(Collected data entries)
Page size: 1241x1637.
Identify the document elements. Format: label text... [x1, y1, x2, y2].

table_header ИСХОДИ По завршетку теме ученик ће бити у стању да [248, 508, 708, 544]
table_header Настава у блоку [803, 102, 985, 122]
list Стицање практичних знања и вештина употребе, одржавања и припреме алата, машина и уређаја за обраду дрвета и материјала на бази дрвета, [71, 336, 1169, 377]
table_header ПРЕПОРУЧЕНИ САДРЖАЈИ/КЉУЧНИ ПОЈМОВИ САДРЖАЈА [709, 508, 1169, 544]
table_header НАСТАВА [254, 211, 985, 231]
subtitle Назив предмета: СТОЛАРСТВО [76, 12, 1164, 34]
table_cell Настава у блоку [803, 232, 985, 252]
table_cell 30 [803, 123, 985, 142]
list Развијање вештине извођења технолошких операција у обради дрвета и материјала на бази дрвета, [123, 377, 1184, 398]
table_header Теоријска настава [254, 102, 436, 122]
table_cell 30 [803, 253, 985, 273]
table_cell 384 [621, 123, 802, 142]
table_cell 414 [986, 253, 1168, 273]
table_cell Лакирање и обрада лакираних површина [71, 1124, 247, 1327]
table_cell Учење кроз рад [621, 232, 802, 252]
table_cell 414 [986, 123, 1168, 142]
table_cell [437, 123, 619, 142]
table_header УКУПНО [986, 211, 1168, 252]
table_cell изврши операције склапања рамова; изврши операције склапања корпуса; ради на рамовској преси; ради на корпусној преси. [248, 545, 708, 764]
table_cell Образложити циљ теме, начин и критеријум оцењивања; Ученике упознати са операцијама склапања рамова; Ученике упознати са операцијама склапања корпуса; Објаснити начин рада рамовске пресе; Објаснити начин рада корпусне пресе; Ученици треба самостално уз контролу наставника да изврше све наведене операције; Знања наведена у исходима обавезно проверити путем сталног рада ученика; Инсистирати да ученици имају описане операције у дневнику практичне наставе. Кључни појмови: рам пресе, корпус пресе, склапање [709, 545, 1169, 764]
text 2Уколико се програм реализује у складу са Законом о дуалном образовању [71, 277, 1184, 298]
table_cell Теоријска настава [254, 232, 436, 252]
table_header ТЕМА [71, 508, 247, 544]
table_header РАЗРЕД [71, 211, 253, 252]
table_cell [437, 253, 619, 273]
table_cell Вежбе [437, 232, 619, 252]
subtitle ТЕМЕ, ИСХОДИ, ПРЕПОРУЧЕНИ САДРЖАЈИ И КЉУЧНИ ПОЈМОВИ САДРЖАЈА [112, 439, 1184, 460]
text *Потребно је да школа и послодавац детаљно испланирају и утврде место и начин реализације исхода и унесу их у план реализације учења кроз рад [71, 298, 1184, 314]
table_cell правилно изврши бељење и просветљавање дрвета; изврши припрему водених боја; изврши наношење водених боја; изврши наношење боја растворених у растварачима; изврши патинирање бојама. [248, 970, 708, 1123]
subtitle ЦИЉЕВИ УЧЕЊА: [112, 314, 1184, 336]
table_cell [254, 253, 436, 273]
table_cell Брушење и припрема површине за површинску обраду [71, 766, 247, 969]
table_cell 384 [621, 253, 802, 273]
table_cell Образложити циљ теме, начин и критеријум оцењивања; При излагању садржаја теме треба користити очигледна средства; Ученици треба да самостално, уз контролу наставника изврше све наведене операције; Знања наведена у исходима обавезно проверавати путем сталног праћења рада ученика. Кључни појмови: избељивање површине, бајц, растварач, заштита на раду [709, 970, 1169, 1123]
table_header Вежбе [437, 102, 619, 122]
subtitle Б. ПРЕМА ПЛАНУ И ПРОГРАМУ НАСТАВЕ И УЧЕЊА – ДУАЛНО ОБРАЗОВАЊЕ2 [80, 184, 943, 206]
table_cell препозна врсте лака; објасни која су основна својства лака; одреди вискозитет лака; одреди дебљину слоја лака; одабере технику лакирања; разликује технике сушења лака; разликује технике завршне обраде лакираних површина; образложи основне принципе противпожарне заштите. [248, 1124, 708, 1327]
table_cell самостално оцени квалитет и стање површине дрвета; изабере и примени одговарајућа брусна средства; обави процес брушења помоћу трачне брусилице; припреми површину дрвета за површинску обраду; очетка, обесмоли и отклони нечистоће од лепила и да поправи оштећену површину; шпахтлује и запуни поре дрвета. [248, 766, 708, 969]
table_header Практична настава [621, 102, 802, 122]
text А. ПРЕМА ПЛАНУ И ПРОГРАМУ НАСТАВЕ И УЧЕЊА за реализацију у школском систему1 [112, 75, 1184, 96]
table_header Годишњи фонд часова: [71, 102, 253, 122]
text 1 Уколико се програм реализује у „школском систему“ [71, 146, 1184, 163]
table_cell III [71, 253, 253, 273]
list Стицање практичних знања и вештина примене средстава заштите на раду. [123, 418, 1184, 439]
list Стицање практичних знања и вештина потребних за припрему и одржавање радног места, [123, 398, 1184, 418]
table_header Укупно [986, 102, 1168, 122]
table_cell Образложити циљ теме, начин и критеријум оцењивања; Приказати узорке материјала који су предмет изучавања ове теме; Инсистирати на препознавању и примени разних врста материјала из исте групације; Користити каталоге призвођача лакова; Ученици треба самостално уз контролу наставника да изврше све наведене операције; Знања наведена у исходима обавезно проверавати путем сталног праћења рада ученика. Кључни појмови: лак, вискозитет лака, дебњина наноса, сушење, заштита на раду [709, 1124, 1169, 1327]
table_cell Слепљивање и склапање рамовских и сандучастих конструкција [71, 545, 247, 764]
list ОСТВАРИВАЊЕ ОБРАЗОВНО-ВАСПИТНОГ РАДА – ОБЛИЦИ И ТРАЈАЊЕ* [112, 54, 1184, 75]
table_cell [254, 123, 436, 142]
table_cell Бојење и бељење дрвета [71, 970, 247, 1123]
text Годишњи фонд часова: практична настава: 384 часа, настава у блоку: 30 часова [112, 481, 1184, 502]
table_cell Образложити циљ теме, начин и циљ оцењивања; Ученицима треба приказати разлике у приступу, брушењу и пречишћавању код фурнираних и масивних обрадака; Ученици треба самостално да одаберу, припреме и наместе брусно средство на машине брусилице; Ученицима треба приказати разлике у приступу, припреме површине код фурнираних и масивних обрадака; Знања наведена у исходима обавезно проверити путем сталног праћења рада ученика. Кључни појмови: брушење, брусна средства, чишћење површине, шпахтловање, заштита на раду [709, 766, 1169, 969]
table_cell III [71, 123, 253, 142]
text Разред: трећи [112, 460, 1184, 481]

PROBLEM:
Each line of the data above containing the string "проверити" is to be copied.

EXERCISE RESULT:
table_cell Образложити циљ теме, начин и критеријум оцењивања; Ученике упознати са операцијама склапања рамова; Ученике упознати са операцијама склапања корпуса; Објаснити начин рада рамовске пресе; Објаснити начин рада корпусне пресе; Ученици треба самостално уз контролу наставника да изврше све наведене операције; Знања наведена у исходима обавезно проверити путем сталног рада ученика; Инсистирати да ученици имају описане операције у дневнику практичне наставе. Кључни појмови: рам пресе, корпус пресе, склапање [709, 545, 1169, 764]
table_cell Образложити циљ теме, начин и циљ оцењивања; Ученицима треба приказати разлике у приступу, брушењу и пречишћавању код фурнираних и масивних обрадака; Ученици треба самостално да одаберу, припреме и наместе брусно средство на машине брусилице; Ученицима треба приказати разлике у приступу, припреме површине код фурнираних и масивних обрадака; Знања наведена у исходима обавезно проверити путем сталног праћења рада ученика. Кључни појмови: брушење, брусна средства, чишћење површине, шпахтловање, заштита на раду [709, 766, 1169, 969]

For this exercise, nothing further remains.